DOCUMENT EXCERPT START

Soil available nutrients are those nutrients present in the soil that can be directly absorbed and utilized by plants. Available nutrient contents are important indicators of soil fertility and are essential to improving crop yield [31]. In this study, the RPAE, RAF, and RHF treatments increased soil alkaline hydrolyzable nitrogen, available phosphorus, available potassium, and organic matter content compared with the CF and RF single-application treatments, and this created a basis for wheat yield increase. This result may be due to two reasons. (1) Organic fertilizers accelerate organic matter transformation: Through the application of organic fertilizers and the consequent decomposition and transformation of their contents, additional organic matter is brought to the soil, increasing the pre-existing SOM, which is one of the important indicators of soil fertility. (2) The combined application of chemical and organic fertilizers can bring their respective advantages into play. The readily available nutrients in chemical fertilizers can meet the nutrient demand of crops, while the substances in organic fertilizers can improve the soil environment and increase the activity of soil microorganisms, thus promoting the release of nutrients in organic fertilizers and improving their utilization rate [32]. The RPAE treatment resulted in the highest soil alkaline hydrolyzable nitrogen, available phosphorus, and organic matter. This may have been due to the fact that acid leached organic fertilizer-based compost tea has lower pH; its application, following physicochemical and chemical reactions, lowers the pH of calcareous soils, which activates soil nutrients and has a positive effect on their retention [19,33].
The fertilizer utilization rate is the main indicator of fertilizer absorption and utilization by crops; partial productivity reflects the combined effect of soil base nutrient level and fertilizer application; agronomic use efficiency is an accurate indicator for evaluating the efficiency of fertilizer yield increase [34]. Chemical fertilizer partial replacement with organic fertilizer not only improves nutrient use efficiency in crops and reduces fertilizer input but also prevents soil acidification and salinization caused by excessive chemical fertilizer application [35,36]. In the present study, we showed that in the second year of the experiment, the phosphorus fertilizer utilization rate, partial productivity, and agronomic use efficiency were reduced in plots that had been subjected to the RF treatment compared with those that had undergone the CF treatment, which is inconsistent with the findings of other studies [37]. This may be related to the amount of fertilizer input; in our experiment, nitrogen fertilizer was reduced by 23.0%, while phosphorus fertilizer was reduced by only 1.5%. Compared with the CF and RF single-application treatments, the RPAE, RAF, and RHF treatments allowed the effects of organic fertilizers and chemical fertilizers to be obtained, which not only ensured the supply of nutrients during the growing season but also promoted the growth and development of the crops, facilitated crop nutrient uptake and utilization, reduced the loss of chemical fertilizer input, and contributed to the increase in the yield of wheat; in turn, this increased the fertilizer utilization rate, partial productivity, and agronomic use efficiency [28]. Overall, the combined application of organic and chemical fertilizers is a feasible fertilizer reduction measure to promote wheat growth and development, increase yield, fertilize the soil, and improve the nutrient utilization rate.

DOCUMENT EXCERPT END
SOURCE MATERIAL START

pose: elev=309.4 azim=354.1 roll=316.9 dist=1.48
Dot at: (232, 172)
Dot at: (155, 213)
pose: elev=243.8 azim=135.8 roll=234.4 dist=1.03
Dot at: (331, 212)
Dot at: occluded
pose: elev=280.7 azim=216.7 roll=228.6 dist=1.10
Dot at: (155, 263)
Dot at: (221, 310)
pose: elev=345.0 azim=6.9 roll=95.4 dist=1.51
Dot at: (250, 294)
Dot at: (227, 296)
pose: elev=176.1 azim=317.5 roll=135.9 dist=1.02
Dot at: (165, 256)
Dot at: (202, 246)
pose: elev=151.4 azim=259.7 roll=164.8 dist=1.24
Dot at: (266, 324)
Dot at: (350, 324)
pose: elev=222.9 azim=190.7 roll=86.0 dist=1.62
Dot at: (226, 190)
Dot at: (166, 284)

SOURCE MATERIAL END

> **WORK TO BE COMPLETED**:
According to the fertilizer discussion, which soil properties did the RPAE, RAF, and RHF treatments increase compared with the CF and RF single-application treatments? List each one.

> **ANSWER BOX**:
- Alkaline hydrolyzable nitrogen
- Available phosphorus
- Available potassium
- Organic matter content